* _SOURCE TEXT_:
+++
Map or Regex and Sorting

H

Herr Hardy

Hi,

I have some working code, but I think, there's more than one better
way to solve the task:

I have some given Data that should be sorted first on appearance of
string OPEN (on top) and second after the values of the first
occurence of digits, here e.g. 31 to 40.
How can I 'regex' or 'map' this to sort them in one loop already?

Thanks
Hardy

#!/usr/bin/perl

use warnings;
use strict;

my @digitlist;
my @openlist;
my @clsdlist;

while(<DATA>){
/(\d{1,3})/;
push (@digitlist,$1.$_);
}

@digitlist = sort @digitlist;

for(@digitlist){
if (/OPEN/){
push(@openlist,$_);
}else{
push(@clsdlist,$_);
}
}

for(@openlist){
print;
}
for(@clsdlist){
print;
}
1;
# EOF

__DATA__
SBruhrtal32PER09CLSD
SBsorpe31PER19IN18last
RBruhrII33PER11OPEN
RBruhrI34PER14CLSD
RBharkortI40PER09OPEN
 
H

Herr Hardy

I have some given Data that should be sorted first on appearance of
string OPEN (on top) and second after the values of the first
occurence of digits, here e.g. 31 to 40.
How can I 'regex' or 'map' this to sort them in one loop already?

Shorter sorting of the @digitlist, but howto combine it with the
String search, hm?
+++
* _MATERIAL SHOWN_:
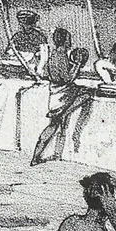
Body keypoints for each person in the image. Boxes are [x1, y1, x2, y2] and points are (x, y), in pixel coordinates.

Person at [30, 28, 93, 166]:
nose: (70, 42)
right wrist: (77, 64)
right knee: (88, 95)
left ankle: (49, 154)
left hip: (55, 93)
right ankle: (38, 156)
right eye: (69, 39)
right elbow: (67, 79)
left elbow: (47, 73)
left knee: (57, 124)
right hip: (63, 95)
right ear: (65, 41)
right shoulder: (61, 56)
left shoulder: (54, 55)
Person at [7, 9, 47, 74]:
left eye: (22, 23)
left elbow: (44, 55)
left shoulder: (39, 36)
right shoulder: (17, 35)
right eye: (20, 22)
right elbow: (9, 51)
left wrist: (39, 68)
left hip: (31, 64)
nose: (20, 25)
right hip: (17, 62)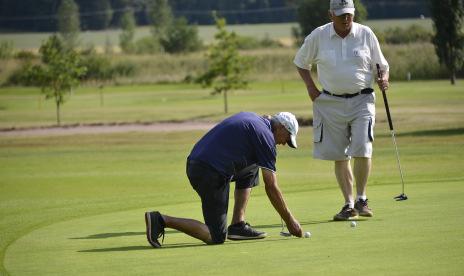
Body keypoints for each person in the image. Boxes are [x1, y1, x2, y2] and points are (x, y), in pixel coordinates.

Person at [145, 111, 303, 248]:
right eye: (287, 138)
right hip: (209, 172)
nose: (284, 143)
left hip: (198, 164)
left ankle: (237, 225)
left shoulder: (257, 121)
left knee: (254, 165)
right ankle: (161, 220)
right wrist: (289, 220)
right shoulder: (266, 138)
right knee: (216, 236)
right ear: (281, 127)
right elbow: (271, 187)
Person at [293, 0, 390, 221]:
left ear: (353, 13)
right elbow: (300, 62)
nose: (346, 19)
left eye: (349, 14)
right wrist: (311, 87)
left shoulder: (366, 34)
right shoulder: (318, 35)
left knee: (362, 148)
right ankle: (348, 204)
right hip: (330, 102)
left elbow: (382, 66)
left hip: (362, 100)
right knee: (339, 154)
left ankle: (362, 199)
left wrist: (383, 79)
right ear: (330, 15)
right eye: (340, 15)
+++
* _PROBLEM A_:
In the Perl sorting thread, which values does the poster give as an example of the first digits to sort by?
* _PROBLEM B_:
Pick up the Perl sorting thread after its last sentence and keep writing it.

* _ANSWER A_:
31 to 40.

* _ANSWER B_:
#!/usr/bin/perl

use warnings;
use strict;

my($x,$y);
my @digitlist = sort {($x)=($a=~/(\d{1,3})/);($y)=($b=~/(\d{1,3})/);$x
<=> $y} (<DATA>);

for(@digitlist){
print;
}


1;
# EOF

__DATA__
SBruhrtal32PER09CLSD
SBsorpe31PER19IN18last
RBruhrII33PER11OPEN
RBruhrI34PER14CLSD
RBharkortI40PER09OPEN
RBruhrI34PER14OPEN
 
A

Anno Siegel

Herr Hardy said:
Shorter sorting of the @digitlist, but howto combine it with the
String search, hm?

#!/usr/bin/perl

use warnings;
use strict;

my($x,$y);
my @digitlist = sort {($x)=($a=~/(\d{1,3})/);($y)=($b=~/(\d{1,3})/);$x
<=> $y} (<DATA>);

for(@digitlist){
print;
}


1;
# EOF

__DATA__
SBruhrtal32PER09CLSD
SBsorpe31PER19IN18last
RBruhrII33PER11OPEN
RBruhrI34PER14CLSD
RBharkortI40PER09OPEN
RBruhrI34PER14OPEN

That can be done using a Schwartz transform. Assign numeric sort keys
to the lines. Make the key -1 if the line contains "OPEN", otherwise
use the first group of digits. Sort according to keys, throw the
keys away.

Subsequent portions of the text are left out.